Bellow is an excerpt from an article I published on the Canadian Intellectual Property Blog (CIPB) regarding the USTR's overturning an ITC decision to prohibit Apple Inc. from importing its phones and tablets that infringe a Samsung Electronics Co. Patent.
On June 4th, 2013, the International Trade Commission (ITC) issued a ruling prohibiting Apple Inc. (Apple) from importing its iPhone 3G, iPhone 3Gs, iPhone 4, iPad and iPad 2 because they infringe a patent owned by Samsung Electronics Co. (Samsung). On August 3rd, the United States Trade Representative (USTR), in a rare interventionist move, disapproved of the ITC’s ruling allowing Apple to continue its importation of the infringing products.
Under § 1337 of the Tariff Act, the ITC may issue an exclusion order (injunctive type relief) against an entity that imports a patent infringing product. In deciding whether to grant the exclusion order, the ITC must consider the effects of the order on US trade and commerce. If the ITC believes that the public interest would not be best served by the issuance of the exclusion order, it has the discretion to refuse it.

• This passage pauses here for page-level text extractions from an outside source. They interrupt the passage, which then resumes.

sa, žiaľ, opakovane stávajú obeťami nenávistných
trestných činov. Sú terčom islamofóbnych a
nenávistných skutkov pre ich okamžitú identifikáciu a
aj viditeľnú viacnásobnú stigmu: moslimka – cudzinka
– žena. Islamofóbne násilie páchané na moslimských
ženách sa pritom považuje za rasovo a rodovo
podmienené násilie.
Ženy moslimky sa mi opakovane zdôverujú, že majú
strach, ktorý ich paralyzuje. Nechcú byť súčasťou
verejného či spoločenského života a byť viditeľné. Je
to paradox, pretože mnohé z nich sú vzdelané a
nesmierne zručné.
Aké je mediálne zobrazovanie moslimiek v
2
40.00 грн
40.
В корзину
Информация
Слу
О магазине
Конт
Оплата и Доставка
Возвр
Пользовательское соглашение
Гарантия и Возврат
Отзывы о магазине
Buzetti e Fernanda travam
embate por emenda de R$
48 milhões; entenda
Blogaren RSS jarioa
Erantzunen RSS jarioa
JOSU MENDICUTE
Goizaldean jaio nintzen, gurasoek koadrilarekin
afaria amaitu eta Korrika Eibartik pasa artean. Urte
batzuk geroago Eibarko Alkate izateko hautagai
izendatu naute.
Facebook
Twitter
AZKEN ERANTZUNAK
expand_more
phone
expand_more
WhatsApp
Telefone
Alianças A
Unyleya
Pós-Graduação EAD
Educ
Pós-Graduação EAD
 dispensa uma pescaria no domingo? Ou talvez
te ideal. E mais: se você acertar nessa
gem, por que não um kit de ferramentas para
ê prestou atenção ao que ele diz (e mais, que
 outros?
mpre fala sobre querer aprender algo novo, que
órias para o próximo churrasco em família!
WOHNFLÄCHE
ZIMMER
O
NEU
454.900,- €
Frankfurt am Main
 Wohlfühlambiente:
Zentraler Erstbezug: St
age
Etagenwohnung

Samsung’s patent is what is known as a “standard-essential patent” (SEP). These patents cover inventions that must be incorporated into a given device if they are to meet some applicable technical standard. SEPs have the potential to give vertically integrated patent holders an advantage over their competitors whom, for all intents and purposes must license the technology from them.